A faithful copy of all the data is the goal; omit the pictures.

> **AVAILABLE DATA**
+++

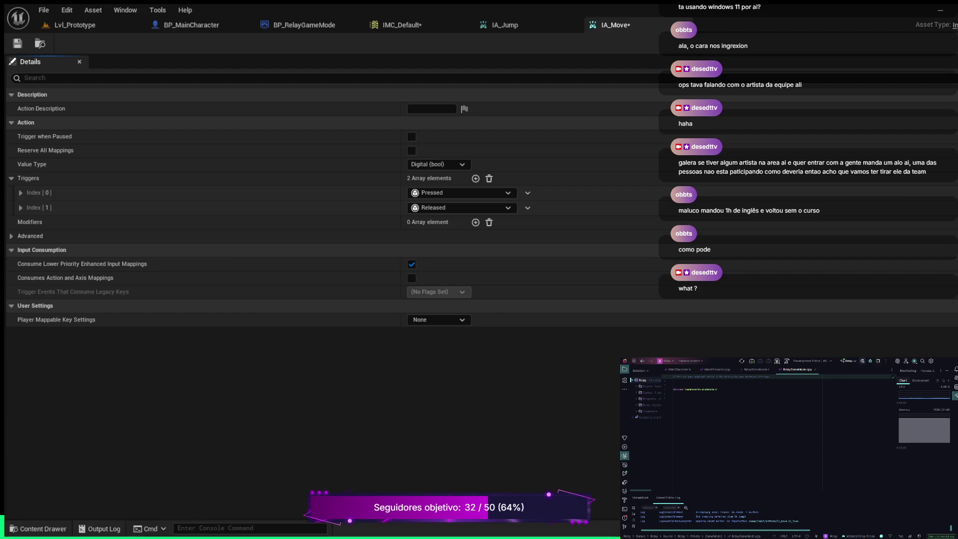
Step: Set IA_Move's value type to Axis2D (Vector2D) and replace its triggers with a single Pressed trigger
click(439, 164)
click(434, 195)
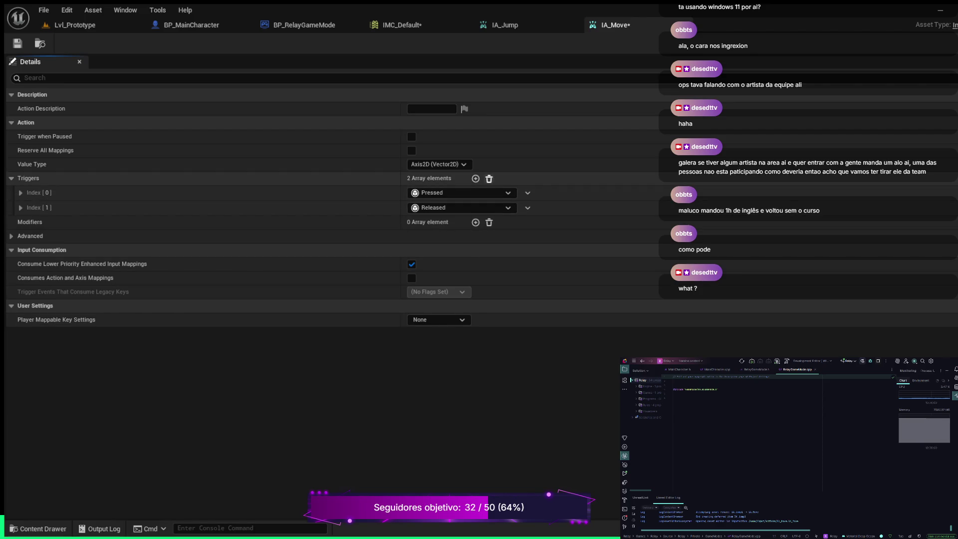
click(489, 178)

+++

> **FINISHED TASK**
Step: Set IA_Move's value type to Axis2D (Vector2D) and replace its triggers with a single Pressed trigger
click(439, 164)
click(434, 195)
click(489, 178)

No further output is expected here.